Figure 9: Steerability evaluation, showing the effectiveness of visual trace steering in correcting and guiding robot actions.
Theoretical and Practical Implications
MolmoAct’s explicit spatial reasoning pipeline advances the field by bridging the gap between high-level semantic reasoning and low-level control in embodied agents. The model’s architecture enforces interpretability and enables direct user intervention at the planning stage, addressing the opacity and brittleness of prior VLA models. The demonstrated data efficiency—achieving state-of-the-art results with significantly less robot data—suggests that structured intermediate representations can mitigate the need for massive teleoperation datasets.
The open release of model weights, code, and the MolmoAct Dataset establishes a reproducible foundation for further research in action reasoning, spatial grounding, and interactive robot control. The approach is extensible to multi-embodiment and multi-modal settings, and the modularity of the reasoning chain supports future integration of additional spatial or semantic modalities.
Future Directions
Potential avenues for future research include:
- Scaling the reasoning chain to incorporate richer 3D representations, semantic maps, or object-centric abstractions.
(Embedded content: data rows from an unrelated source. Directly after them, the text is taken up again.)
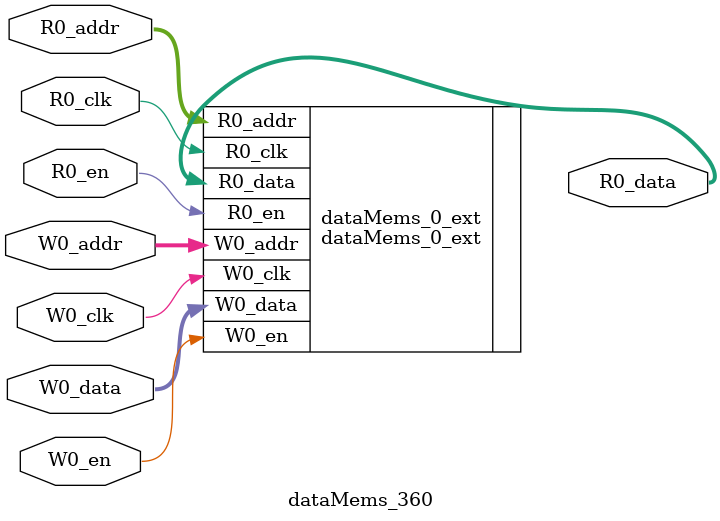
<source format=sv>
`ifndef RANDOMIZE
  `ifdef RANDOMIZE_REG_INIT
    `define RANDOMIZE
  `endif // RANDOMIZE_REG_INIT
`endif // not def RANDOMIZE
`ifndef RANDOMIZE
  `ifdef RANDOMIZE_MEM_INIT
    `define RANDOMIZE
  `endif // RANDOMIZE_MEM_INIT
`endif // not def RANDOMIZE

`ifndef RANDOM
  `define RANDOM $random
`endif // not def RANDOM

// Users can define 'PRINTF_COND' to add an extra gate to prints.
`ifndef PRINTF_COND_
  `ifdef PRINTF_COND
    `define PRINTF_COND_ (`PRINTF_COND)
  `else  // PRINTF_COND
    `define PRINTF_COND_ 1
  `endif // PRINTF_COND
`endif // not def PRINTF_COND_

// Users can define 'ASSERT_VERBOSE_COND' to add an extra gate to assert error printing.
`ifndef ASSERT_VERBOSE_COND_
  `ifdef ASSERT_VERBOSE_COND
    `define ASSERT_VERBOSE_COND_ (`ASSERT_VERBOSE_COND)
  `else  // ASSERT_VERBOSE_COND
    `define ASSERT_VERBOSE_COND_ 1
  `endif // ASSERT_VERBOSE_COND
`endif // not def ASSERT_VERBOSE_COND_

// Users can define 'STOP_COND' to add an extra gate to stop conditions.
`ifndef STOP_COND_
  `ifdef STOP_COND
    `define STOP_COND_ (`STOP_COND)
  `else  // STOP_COND
    `define STOP_COND_ 1
  `endif // STOP_COND
`endif // not def STOP_COND_

// Users can define INIT_RANDOM as general code that gets injected into the
// initializer block for modules with registers.
`ifndef INIT_RANDOM
  `define INIT_RANDOM
`endif // not def INIT_RANDOM

// If using random initialization, you can also define RANDOMIZE_DELAY to
// customize the delay used, otherwise 0.002 is used.
`ifndef RANDOMIZE_DELAY
  `define RANDOMIZE_DELAY 0.002
`endif // not def RANDOMIZE_DELAY

// Define INIT_RANDOM_PROLOG_ for use in our modules below.
`ifndef INIT_RANDOM_PROLOG_
  `ifdef RANDOMIZE
    `ifdef VERILATOR
      `define INIT_RANDOM_PROLOG_ `INIT_RANDOM
    `else  // VERILATOR
      `define INIT_RANDOM_PROLOG_ `INIT_RANDOM #`RANDOMIZE_DELAY begin end
    `endif // VERILATOR
  `else  // RANDOMIZE
    `define INIT_RANDOM_PROLOG_
  `endif // RANDOMIZE
`endif // not def INIT_RANDOM_PROLOG_

// Include register initializers in init blocks unless synthesis is set
`ifndef SYNTHESIS
  `ifndef ENABLE_INITIAL_REG_
    `define ENABLE_INITIAL_REG_
  `endif // not def ENABLE_INITIAL_REG_
`endif // not def SYNTHESIS

// Include rmemory initializers in init blocks unless synthesis is set
`ifndef SYNTHESIS
  `ifndef ENABLE_INITIAL_MEM_
    `define ENABLE_INITIAL_MEM_
  `endif // not def ENABLE_INITIAL_MEM_
`endif // not def SYNTHESIS

module dataMems_360(	// @[generators/ara/src/main/scala/UnsafeAXI4ToTL.scala:365:62]
  input  [4:0]  R0_addr,
  input         R0_en,
  input         R0_clk,
  output [66:0] R0_data,
  input  [4:0]  W0_addr,
  input         W0_en,
  input         W0_clk,
  input  [66:0] W0_data
);

  dataMems_0_ext dataMems_0_ext (	// @[generators/ara/src/main/scala/UnsafeAXI4ToTL.scala:365:62]
    .R0_addr (R0_addr),
    .R0_en   (R0_en),
    .R0_clk  (R0_clk),
    .R0_data (R0_data),
    .W0_addr (W0_addr),
    .W0_en   (W0_en),
    .W0_clk  (W0_clk),
    .W0_data (W0_data)
  );
endmodule


</source>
- Extending the visual trace interface to support multi-agent or collaborative scenarios.
- Investigating the integration of reinforcement learning or model-based planning atop the structured reasoning pipeline.
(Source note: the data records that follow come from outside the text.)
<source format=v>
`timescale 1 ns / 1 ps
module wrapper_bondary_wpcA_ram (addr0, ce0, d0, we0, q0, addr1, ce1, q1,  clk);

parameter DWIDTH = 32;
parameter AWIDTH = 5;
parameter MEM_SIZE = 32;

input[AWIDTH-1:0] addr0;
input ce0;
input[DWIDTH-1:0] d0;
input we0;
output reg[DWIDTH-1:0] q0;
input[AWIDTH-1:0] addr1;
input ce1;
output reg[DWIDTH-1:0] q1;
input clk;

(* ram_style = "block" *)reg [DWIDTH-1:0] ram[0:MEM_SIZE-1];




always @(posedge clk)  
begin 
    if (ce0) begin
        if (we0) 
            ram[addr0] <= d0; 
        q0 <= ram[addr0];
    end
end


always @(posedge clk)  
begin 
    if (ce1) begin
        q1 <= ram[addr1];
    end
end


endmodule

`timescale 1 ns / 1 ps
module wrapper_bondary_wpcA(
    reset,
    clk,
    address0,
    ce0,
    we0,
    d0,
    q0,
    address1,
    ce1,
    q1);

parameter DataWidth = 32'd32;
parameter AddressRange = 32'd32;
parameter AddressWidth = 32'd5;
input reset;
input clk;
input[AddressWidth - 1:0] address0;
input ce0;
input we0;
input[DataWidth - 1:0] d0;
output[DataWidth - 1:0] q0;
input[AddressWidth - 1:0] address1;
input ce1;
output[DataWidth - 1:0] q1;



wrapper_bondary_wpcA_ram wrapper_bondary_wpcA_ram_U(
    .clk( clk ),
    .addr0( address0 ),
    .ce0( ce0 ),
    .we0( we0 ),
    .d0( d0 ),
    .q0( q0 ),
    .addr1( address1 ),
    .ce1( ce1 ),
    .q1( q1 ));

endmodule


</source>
- Exploring transfer to non-robotic embodied domains, such as AR/VR agents or autonomous vehicles.
Conclusion
MolmoAct establishes a new paradigm for action reasoning in robotics, demonstrating that explicit, spatially grounded intermediate representations enable robust, explainable, and adaptable manipulation policies. The model’s strong empirical results, data efficiency, and open-source ethos provide a blueprint for the next generation of generalist embodied agents that reason in space.